Sunday, 18 March 2018

Expired Film Day 2018


As with photography, on which it depends, the invention of cinema has many claimants and each have their advocates; and, like photography, cinema was equally an idea whose time had simply arrived, largely as a result of other inventions, other technologies, the most important being photographic emulsion applied to a flexible base - film. If the cinema is understood to be a communal, theatrical experience, with an audience watching a projected image from moving photographic film, the first demonstration of projected film to a paying public belongs to the Lathams - Major Woodville, and his two sons Otway and Grey. With the exception of the eponymous loop, the Lathams are forgotten cinema pioneers, despite their first public projection in New York, May 1895. Like the Skladanowsky brothers, showing their first films in Berlin that November, the Lathams are treated as something of a footnote in cinema history due to the inferiority of their technology - the Lumière brothers are more popularly given credit for ‘inventing’ the cinema when they projected films before a paying audience in Paris, in December 1895.

On last year’s Expired Film Day, I shot a short film on expired film; intending to do the same this year, the inspiration came from two distinct aspects of Lathams’ story. The Latham brothers were suitably impressed after seeing Edison’s kinetoscope that they went into business as the Kinetoscope Exhibition Company with their father, and an engineer, Enoch J. Rector. After successes filming their own loops and engaging Edison’s William Kennedy Dickson to increase the lengths of the film inside the kinetoscope - specifically to film rounds of boxing matches - the Lathams, with Dickson and Eugene Lauste, a former Edison employee, embarked on a new company, Lambda, with the aim of producing a projector for their films. The Latham's first tests were made in early 1895: “The necessary motion-picture camera was constructed and then tried out on the night of 26-27 February, with Otway Latham and Dickson filming a swinging light.” The use of this swinging light for their first tests is evocative - although not explicitly stated as a light bulb - but I would like to believe that, if it was, its use seems to be an unwitting reference to Thomas Alva Edison. Edison claimed to have invented the lightbulb, despite prior claims by Joseph Swan and others; the Lathams drew on Dickson's expertise while he was still working with Edison, before he left to pursue the motion picture business with the Mutoscope and Biograph Company: one imagines that Dickson, who worked for a number of years on Edison's kinetoscope, perhaps without feeling like he gained the credit he deserved, worked with the Lathams on projection against Edison's resistance to it, before leaving the Edison Company for greater autonomy. Edison was left to catch up with the projection business, buying out the Phantoscope, renaming it the Vitascope, which made its first showing in April 1896.

◇ ◇ ◇ ◇ ◇ ◇ ◇

◆ Instructions for the task
Carry on the blog post about the Lathams and the early days of film projection, beginning after its final sentence. The listing comes from a separate, unrelated source.

Saved entries:
◇ ◇ ◇ ◇ ◇ ◇ ◇

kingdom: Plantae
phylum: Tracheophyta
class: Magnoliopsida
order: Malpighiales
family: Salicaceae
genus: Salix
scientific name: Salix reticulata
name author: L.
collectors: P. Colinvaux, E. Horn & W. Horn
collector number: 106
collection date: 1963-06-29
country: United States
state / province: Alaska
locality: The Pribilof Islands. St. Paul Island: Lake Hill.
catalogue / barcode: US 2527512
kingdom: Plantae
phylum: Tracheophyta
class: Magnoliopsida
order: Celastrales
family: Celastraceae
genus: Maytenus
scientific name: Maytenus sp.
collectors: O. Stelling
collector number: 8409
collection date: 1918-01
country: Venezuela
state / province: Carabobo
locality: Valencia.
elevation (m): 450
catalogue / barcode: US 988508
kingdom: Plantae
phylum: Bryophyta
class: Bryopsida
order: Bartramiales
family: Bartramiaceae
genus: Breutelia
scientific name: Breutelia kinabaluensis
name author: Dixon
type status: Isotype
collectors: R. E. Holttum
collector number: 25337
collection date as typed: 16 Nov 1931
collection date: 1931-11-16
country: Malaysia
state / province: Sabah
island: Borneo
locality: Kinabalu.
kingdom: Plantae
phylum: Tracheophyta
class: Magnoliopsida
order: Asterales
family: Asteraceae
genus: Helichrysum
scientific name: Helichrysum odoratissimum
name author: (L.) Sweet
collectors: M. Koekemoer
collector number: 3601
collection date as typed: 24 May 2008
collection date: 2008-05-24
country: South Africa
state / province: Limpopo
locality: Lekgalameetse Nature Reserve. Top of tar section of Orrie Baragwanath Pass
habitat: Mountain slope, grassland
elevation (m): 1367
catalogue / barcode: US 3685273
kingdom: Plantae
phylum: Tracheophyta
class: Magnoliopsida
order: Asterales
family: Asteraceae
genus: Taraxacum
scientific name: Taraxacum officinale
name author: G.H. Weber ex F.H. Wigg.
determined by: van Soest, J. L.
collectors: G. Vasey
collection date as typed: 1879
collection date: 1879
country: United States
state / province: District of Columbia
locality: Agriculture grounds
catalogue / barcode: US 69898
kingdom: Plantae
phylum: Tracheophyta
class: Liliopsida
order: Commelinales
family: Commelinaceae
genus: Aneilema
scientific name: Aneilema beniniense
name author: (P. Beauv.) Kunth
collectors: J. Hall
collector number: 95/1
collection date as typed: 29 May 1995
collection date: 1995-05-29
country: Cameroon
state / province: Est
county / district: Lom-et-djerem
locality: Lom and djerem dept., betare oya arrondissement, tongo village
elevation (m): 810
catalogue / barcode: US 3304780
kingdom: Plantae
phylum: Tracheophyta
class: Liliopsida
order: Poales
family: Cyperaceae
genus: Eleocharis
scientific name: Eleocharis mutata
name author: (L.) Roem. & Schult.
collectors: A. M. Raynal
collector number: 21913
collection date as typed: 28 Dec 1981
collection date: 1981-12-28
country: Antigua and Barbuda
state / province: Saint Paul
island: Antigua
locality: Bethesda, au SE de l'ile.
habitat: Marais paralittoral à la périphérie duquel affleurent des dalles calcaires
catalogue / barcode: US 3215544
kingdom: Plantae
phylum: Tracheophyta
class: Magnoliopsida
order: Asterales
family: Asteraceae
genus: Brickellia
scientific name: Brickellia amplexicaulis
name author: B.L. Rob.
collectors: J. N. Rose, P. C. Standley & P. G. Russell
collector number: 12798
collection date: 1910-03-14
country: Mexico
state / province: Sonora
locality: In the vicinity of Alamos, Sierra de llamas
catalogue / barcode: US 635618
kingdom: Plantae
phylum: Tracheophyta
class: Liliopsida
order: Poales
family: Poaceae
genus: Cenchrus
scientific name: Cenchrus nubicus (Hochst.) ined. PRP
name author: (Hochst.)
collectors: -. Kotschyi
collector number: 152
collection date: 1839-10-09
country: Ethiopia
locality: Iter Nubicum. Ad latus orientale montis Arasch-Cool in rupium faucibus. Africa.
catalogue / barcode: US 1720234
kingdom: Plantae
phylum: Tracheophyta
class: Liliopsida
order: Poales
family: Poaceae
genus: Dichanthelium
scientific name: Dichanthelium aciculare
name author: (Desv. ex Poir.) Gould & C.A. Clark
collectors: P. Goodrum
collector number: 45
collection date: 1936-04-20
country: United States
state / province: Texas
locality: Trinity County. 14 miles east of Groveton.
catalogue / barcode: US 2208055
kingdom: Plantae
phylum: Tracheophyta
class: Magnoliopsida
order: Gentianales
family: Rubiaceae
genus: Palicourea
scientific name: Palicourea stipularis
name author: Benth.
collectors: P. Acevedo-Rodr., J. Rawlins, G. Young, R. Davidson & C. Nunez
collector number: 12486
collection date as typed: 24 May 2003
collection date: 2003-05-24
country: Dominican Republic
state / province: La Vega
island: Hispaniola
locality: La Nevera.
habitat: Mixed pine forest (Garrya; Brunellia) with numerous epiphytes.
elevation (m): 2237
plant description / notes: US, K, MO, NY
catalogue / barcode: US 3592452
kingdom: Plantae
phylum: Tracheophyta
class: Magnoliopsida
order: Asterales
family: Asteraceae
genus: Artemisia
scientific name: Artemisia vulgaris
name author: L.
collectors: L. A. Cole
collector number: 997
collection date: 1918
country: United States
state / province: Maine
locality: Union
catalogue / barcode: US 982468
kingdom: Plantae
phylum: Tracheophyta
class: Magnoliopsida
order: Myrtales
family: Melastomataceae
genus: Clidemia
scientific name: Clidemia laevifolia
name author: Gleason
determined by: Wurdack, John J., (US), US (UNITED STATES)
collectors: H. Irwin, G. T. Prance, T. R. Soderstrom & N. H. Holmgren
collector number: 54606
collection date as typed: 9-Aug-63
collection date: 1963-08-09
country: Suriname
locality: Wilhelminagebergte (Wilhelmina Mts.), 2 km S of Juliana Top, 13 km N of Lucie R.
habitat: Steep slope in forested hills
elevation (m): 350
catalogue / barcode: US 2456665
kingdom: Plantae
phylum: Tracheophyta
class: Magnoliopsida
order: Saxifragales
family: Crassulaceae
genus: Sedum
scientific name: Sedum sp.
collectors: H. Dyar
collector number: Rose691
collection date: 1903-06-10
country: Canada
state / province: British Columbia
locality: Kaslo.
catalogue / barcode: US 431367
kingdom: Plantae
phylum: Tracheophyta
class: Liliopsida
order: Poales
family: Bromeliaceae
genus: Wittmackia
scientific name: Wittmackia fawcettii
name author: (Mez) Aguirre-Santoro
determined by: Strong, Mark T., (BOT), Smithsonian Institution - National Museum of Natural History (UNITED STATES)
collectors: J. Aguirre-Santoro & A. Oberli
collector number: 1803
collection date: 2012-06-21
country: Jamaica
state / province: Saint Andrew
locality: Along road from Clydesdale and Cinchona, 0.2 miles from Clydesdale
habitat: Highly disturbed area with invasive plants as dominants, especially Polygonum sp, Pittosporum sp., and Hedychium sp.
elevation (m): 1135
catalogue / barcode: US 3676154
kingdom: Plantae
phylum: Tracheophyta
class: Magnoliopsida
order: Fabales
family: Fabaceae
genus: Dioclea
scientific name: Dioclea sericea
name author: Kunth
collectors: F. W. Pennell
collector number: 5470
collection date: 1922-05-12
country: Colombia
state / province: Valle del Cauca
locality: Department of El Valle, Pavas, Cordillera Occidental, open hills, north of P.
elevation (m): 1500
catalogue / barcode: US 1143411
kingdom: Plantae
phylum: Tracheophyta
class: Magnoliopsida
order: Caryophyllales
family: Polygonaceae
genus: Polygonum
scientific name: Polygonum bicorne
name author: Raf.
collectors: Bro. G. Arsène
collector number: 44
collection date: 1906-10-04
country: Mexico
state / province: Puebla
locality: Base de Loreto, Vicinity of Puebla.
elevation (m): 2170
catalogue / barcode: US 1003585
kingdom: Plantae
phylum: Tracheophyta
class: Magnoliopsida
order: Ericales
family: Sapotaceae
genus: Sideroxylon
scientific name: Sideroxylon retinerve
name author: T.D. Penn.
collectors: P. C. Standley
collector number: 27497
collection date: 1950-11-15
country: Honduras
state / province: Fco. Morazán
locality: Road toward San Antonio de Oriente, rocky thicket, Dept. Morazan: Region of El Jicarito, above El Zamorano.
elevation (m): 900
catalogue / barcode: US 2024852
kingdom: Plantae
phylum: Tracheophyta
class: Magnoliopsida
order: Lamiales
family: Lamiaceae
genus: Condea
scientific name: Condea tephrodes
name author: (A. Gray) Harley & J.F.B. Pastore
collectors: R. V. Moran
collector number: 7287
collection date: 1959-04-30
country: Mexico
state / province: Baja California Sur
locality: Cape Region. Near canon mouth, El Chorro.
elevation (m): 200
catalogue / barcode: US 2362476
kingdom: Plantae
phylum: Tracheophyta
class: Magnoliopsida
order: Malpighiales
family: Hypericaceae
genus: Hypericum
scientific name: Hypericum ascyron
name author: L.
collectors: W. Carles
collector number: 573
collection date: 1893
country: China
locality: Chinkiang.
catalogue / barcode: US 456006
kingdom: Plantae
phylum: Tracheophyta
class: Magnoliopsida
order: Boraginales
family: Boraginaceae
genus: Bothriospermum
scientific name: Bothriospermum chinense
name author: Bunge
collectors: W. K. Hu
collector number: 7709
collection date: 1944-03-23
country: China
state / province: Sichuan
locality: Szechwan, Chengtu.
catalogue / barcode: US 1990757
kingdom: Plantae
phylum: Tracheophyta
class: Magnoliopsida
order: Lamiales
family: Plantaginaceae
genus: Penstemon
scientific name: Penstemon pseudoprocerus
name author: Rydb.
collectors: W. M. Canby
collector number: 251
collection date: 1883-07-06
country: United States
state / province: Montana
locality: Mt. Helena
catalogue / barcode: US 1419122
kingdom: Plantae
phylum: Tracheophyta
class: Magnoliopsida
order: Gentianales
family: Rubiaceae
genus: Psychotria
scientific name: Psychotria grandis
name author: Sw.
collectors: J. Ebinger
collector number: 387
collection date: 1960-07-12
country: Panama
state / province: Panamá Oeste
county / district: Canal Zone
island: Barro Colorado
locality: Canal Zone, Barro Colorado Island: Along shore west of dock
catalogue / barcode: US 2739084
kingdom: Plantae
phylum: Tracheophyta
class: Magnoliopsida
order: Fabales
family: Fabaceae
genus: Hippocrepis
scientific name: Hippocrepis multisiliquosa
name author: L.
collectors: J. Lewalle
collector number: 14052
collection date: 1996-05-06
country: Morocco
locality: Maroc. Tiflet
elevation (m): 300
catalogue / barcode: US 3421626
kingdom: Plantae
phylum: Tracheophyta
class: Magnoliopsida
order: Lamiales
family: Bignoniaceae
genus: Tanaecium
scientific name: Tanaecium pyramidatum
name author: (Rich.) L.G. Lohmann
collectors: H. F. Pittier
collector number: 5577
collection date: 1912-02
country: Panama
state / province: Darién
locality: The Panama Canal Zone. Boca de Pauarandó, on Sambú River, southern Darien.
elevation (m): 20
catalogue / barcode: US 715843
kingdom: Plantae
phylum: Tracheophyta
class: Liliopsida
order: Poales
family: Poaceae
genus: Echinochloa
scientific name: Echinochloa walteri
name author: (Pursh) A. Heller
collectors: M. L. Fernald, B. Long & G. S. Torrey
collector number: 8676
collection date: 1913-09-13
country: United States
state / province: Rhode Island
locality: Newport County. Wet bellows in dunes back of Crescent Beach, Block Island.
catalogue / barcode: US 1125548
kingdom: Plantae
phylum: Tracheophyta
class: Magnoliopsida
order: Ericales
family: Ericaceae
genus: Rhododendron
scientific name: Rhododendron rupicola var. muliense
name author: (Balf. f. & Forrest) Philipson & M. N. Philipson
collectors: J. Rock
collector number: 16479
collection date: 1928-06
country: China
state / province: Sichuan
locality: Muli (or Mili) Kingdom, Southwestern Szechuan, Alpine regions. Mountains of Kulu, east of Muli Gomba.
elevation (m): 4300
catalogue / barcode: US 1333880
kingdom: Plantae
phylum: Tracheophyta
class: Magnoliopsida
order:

◇ ◇ ◇ ◇ ◇ ◇ ◇

◆ Task output
Orwo UP 15, develop before March 1976
For this year’s short film, I used part of a roll of Orwo UP15 (15 DIN/25 ASA) 2x8mm black and white reversal motion picture film, process before March 1976. Although described as umkehr panchromatisch (panchromatic reversal), I discovered that the film would yield a negative, unlike the Svema and Technopan films I had used previously. These films could be developed to a negative stage but not fixed: the reversal process demanded bleaching followed by a second development to give a positive image; the films had a colloidal silver anti-halation layer which became black in the fixing process. The Orwo film by contrast worked perfectly well as a negative stock (the information leaflet with the film simply states that the film is processed in “special laboratories”; a return envelope is included - and no recommendations are given for home processing). I made some tests with the Mamiya-16 Automatic, rating the film at exposure indexes (left to right) of 25/12/6/3/1.5.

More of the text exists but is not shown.